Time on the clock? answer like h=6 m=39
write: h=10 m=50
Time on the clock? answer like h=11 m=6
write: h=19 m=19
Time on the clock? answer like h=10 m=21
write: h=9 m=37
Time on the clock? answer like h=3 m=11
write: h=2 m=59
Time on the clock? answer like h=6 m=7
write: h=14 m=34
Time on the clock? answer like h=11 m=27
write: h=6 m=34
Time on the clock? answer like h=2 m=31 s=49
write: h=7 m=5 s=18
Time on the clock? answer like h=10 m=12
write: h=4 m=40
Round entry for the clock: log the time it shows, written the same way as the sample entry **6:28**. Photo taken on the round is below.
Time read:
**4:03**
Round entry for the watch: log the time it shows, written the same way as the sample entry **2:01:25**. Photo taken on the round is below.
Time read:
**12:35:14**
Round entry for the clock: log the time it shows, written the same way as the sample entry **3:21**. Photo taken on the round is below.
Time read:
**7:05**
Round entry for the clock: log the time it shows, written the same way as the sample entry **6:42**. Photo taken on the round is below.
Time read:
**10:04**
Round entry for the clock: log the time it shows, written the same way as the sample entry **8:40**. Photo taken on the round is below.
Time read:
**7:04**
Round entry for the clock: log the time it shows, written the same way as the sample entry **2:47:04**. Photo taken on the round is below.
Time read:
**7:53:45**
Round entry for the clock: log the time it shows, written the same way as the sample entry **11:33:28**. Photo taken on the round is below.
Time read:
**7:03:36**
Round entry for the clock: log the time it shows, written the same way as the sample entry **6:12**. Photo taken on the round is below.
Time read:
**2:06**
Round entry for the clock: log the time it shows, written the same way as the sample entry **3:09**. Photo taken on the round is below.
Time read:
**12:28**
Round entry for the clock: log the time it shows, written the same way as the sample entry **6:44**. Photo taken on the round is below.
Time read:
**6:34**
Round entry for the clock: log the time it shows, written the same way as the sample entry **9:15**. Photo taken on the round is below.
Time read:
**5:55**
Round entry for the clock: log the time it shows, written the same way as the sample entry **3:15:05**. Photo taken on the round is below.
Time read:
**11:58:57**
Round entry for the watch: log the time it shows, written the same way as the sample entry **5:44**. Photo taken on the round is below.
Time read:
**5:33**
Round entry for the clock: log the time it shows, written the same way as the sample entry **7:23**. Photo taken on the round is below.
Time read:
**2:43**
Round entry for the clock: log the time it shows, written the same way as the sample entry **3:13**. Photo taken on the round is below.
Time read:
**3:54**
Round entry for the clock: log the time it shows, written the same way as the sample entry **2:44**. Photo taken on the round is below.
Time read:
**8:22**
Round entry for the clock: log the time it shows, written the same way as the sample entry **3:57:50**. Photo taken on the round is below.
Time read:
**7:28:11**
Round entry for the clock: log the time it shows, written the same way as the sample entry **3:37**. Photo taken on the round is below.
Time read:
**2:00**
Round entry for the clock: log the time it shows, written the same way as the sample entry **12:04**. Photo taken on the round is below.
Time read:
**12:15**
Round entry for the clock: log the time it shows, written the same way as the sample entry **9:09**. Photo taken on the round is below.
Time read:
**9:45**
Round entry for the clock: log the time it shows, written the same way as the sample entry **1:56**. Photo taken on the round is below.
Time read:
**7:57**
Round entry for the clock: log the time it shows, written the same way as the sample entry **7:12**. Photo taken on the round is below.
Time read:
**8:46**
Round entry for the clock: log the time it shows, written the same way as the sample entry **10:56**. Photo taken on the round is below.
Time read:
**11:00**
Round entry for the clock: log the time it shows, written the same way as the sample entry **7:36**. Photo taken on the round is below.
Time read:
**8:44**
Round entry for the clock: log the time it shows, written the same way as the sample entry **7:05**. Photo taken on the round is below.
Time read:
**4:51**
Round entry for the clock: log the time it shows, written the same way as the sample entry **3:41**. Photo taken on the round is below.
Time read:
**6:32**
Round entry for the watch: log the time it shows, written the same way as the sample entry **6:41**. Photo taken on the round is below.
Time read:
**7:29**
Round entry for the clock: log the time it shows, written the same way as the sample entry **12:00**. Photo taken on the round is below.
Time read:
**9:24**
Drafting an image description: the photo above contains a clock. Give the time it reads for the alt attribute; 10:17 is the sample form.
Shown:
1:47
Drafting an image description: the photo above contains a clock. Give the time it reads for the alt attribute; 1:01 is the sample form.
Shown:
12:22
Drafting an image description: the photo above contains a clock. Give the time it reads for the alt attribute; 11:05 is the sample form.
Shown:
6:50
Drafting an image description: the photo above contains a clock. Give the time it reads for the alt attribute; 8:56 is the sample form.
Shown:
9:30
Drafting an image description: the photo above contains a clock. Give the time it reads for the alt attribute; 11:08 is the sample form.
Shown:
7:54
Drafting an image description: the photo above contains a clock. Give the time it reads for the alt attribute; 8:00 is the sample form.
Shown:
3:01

★ ★ ★ ★ ★

● **STATED TASK**: Copy out every one of the rows above word for word, with nothing changed.

● **WRITTEN ANSWER**:
Time on the clock? answer like h=6 m=39
write: h=10 m=50
Time on the clock? answer like h=11 m=6
write: h=19 m=19
Time on the clock? answer like h=10 m=21
write: h=9 m=37
Time on the clock? answer like h=3 m=11
write: h=2 m=59
Time on the clock? answer like h=6 m=7
write: h=14 m=34
Time on the clock? answer like h=11 m=27
write: h=6 m=34
Time on the clock? answer like h=2 m=31 s=49
write: h=7 m=5 s=18
Time on the clock? answer like h=10 m=12
write: h=4 m=40
Round entry for the clock: log the time it shows, written the same way as the sample entry **6:28**. Photo taken on the round is below.
Time read:
**4:03**
Round entry for the watch: log the time it shows, written the same way as the sample entry **2:01:25**. Photo taken on the round is below.
Time read:
**12:35:14**
Round entry for the clock: log the time it shows, written the same way as the sample entry **3:21**. Photo taken on the round is below.
Time read:
**7:05**
Round entry for the clock: log the time it shows, written the same way as the sample entry **6:42**. Photo taken on the round is below.
Time read:
**10:04**
Round entry for the clock: log the time it shows, written the same way as the sample entry **8:40**. Photo taken on the round is below.
Time read:
**7:04**
Round entry for the clock: log the time it shows, written the same way as the sample entry **2:47:04**. Photo taken on the round is below.
Time read:
**7:53:45**
Round entry for the clock: log the time it shows, written the same way as the sample entry **11:33:28**. Photo taken on the round is below.
Time read:
**7:03:36**
Round entry for the clock: log the time it shows, written the same way as the sample entry **6:12**. Photo taken on the round is below.
Time read:
**2:06**
Round entry for the clock: log the time it shows, written the same way as the sample entry **3:09**. Photo taken on the round is below.
Time read:
**12:28**
Round entry for the clock: log the time it shows, written the same way as the sample entry **6:44**. Photo taken on the round is below.
Time read:
**6:34**
Round entry for the clock: log the time it shows, written the same way as the sample entry **9:15**. Photo taken on the round is below.
Time read:
**5:55**
Round entry for the clock: log the time it shows, written the same way as the sample entry **3:15:05**. Photo taken on the round is below.
Time read:
**11:58:57**
Round entry for the watch: log the time it shows, written the same way as the sample entry **5:44**. Photo taken on the round is below.
Time read:
**5:33**
Round entry for the clock: log the time it shows, written the same way as the sample entry **7:23**. Photo taken on the round is below.
Time read:
**2:43**
Round entry for the clock: log the time it shows, written the same way as the sample entry **3:13**. Photo taken on the round is below.
Time read:
**3:54**
Round entry for the clock: log the time it shows, written the same way as the sample entry **2:44**. Photo taken on the round is below.
Time read:
**8:22**
Round entry for the clock: log the time it shows, written the same way as the sample entry **3:57:50**. Photo taken on the round is below.
Time read:
**7:28:11**
Round entry for the clock: log the time it shows, written the same way as the sample entry **3:37**. Photo taken on the round is below.
Time read:
**2:00**
Round entry for the clock: log the time it shows, written the same way as the sample entry **12:04**. Photo taken on the round is below.
Time read:
**12:15**
Round entry for the clock: log the time it shows, written the same way as the sample entry **9:09**. Photo taken on the round is below.
Time read:
**9:45**
Round entry for the clock: log the time it shows, written the same way as the sample entry **1:56**. Photo taken on the round is below.
Time read:
**7:57**
Round entry for the clock: log the time it shows, written the same way as the sample entry **7:12**. Photo taken on the round is below.
Time read:
**8:46**
Round entry for the clock: log the time it shows, written the same way as the sample entry **10:56**. Photo taken on the round is below.
Time read:
**11:00**
Round entry for the clock: log the time it shows, written the same way as the sample entry **7:36**. Photo taken on the round is below.
Time read:
**8:44**
Round entry for the clock: log the time it shows, written the same way as the sample entry **7:05**. Photo taken on the round is below.
Time read:
**4:51**
Round entry for the clock: log the time it shows, written the same way as the sample entry **3:41**. Photo taken on the round is below.
Time read:
**6:32**
Round entry for the watch: log the time it shows, written the same way as the sample entry **6:41**. Photo taken on the round is below.
Time read:
**7:29**
Round entry for the clock: log the time it shows, written the same way as the sample entry **12:00**. Photo taken on the round is below.
Time read:
**9:24**
Drafting an image description: the photo above contains a clock. Give the time it reads for the alt attribute; 10:17 is the sample form.
Shown:
1:47
Drafting an image description: the photo above contains a clock. Give the time it reads for the alt attribute; 1:01 is the sample form.
Shown:
12:22
Drafting an image description: the photo above contains a clock. Give the time it reads for the alt attribute; 11:05 is the sample form.
Shown:
6:50
Drafting an image description: the photo above contains a clock. Give the time it reads for the alt attribute; 8:56 is the sample form.
Shown:
9:30
Drafting an image description: the photo above contains a clock. Give the time it reads for the alt attribute; 11:08 is the sample form.
Shown:
7:54
Drafting an image description: the photo above contains a clock. Give the time it reads for the alt attribute; 8:00 is the sample form.
Shown:
3:01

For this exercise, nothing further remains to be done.